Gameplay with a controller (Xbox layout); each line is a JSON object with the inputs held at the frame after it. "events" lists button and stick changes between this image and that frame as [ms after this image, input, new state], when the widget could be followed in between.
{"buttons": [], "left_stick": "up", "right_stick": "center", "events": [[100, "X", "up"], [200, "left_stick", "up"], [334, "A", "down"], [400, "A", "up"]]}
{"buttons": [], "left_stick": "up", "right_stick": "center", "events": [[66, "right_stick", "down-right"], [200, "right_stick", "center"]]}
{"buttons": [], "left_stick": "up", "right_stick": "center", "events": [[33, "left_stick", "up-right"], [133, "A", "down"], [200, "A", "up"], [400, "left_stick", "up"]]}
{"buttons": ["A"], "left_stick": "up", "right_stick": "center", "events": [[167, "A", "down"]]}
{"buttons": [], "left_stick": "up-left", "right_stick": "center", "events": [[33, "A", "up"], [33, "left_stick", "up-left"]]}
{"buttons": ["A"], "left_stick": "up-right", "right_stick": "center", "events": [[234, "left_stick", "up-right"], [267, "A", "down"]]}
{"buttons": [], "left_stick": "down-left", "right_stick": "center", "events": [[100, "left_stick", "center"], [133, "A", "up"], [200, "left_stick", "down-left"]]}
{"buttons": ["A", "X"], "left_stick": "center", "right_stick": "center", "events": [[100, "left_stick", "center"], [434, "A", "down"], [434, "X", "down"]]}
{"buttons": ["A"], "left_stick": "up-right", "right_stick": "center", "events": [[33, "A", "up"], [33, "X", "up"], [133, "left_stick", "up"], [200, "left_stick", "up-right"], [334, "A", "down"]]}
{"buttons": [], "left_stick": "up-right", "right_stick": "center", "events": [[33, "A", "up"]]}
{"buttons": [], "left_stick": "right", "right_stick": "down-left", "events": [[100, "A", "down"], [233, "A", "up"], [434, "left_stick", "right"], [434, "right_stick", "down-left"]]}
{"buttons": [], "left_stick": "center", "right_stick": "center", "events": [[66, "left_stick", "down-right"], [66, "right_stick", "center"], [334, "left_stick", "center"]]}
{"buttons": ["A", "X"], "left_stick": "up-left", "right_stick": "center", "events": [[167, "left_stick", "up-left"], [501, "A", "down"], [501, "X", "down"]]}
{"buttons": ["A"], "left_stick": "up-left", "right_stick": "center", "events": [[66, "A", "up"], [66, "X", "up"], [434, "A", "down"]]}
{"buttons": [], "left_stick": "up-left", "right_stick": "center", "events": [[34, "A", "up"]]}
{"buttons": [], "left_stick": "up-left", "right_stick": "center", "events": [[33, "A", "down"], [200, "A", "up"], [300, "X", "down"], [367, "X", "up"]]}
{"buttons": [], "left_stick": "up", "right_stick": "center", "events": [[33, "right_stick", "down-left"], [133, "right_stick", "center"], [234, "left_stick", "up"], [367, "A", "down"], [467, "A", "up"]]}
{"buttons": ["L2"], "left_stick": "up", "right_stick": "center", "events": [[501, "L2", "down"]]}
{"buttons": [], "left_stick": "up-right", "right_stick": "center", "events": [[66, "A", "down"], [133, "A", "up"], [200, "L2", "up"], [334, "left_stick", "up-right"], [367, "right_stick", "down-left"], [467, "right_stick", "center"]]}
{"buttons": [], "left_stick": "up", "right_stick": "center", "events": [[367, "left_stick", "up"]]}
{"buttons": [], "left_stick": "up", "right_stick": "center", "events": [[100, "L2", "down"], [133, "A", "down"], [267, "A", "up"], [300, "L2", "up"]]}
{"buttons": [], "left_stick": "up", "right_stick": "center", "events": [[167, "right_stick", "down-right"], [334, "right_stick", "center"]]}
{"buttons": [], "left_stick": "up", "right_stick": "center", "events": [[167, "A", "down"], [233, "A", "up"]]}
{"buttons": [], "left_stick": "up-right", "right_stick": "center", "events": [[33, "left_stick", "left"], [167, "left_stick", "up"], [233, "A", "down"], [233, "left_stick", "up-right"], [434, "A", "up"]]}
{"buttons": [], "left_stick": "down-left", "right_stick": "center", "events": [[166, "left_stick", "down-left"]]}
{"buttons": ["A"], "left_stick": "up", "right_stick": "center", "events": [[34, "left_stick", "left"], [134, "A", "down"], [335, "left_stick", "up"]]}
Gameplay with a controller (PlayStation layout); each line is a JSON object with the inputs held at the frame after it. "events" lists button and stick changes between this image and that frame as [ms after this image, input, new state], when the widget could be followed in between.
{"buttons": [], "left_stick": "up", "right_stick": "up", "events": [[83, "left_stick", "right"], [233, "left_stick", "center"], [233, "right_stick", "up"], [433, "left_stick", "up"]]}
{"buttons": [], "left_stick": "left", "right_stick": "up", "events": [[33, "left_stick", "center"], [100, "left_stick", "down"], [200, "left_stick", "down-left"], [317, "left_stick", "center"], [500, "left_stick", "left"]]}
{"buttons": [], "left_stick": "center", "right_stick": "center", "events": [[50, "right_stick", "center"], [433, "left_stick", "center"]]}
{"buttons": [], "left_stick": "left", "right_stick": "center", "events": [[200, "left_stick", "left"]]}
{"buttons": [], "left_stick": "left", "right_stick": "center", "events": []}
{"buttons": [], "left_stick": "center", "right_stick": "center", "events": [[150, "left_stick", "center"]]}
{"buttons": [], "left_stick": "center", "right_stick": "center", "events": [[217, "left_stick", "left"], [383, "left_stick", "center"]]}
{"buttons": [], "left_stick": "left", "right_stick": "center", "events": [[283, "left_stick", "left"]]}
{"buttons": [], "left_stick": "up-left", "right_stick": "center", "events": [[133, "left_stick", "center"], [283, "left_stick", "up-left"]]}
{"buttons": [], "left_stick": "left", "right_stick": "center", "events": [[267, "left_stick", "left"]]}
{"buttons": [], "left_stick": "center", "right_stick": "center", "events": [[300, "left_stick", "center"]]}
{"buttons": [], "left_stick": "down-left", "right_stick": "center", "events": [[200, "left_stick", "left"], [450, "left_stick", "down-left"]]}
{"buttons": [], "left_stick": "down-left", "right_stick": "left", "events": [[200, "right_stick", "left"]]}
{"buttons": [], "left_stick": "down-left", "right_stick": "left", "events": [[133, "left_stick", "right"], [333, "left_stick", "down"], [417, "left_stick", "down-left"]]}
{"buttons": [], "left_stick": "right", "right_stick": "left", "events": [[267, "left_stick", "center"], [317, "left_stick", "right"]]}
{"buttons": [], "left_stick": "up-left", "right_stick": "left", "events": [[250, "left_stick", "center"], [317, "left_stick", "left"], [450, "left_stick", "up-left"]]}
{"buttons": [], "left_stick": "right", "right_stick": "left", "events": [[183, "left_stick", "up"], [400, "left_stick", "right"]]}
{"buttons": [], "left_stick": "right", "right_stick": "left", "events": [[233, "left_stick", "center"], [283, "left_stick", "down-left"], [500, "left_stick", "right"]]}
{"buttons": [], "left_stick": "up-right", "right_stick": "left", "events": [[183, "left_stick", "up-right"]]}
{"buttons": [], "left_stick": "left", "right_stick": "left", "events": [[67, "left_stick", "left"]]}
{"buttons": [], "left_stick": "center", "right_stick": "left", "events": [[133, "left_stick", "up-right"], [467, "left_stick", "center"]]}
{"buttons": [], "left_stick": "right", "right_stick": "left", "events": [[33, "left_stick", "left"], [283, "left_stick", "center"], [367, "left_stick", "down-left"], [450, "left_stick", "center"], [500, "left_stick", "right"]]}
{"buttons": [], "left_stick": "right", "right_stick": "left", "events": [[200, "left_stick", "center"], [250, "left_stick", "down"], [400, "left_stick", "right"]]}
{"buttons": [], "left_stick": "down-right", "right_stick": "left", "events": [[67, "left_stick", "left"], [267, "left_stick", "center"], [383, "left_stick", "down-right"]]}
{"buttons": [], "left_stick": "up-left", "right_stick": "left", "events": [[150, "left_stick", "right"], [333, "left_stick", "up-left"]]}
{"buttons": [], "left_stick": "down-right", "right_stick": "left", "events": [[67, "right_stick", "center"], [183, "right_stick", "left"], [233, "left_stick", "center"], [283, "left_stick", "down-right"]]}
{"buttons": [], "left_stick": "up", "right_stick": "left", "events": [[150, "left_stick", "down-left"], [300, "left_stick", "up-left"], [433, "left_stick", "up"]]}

=-=-=-=-=

» **Work instructions**:
Using the entries above, find all lines with "object". Copy them.

» **Response to the exercise**:
Gameplay with a controller (Xbox layout); each line is a JSON object with the inputs held at the frame after it. "events" lists button and stick changes between this image and that frame as [ms after this image, input, new state], when the widget could be followed in between.
Gameplay with a controller (PlayStation layout); each line is a JSON object with the inputs held at the frame after it. "events" lists button and stick changes between this image and that frame as [ms after this image, input, new state], when the widget could be followed in between.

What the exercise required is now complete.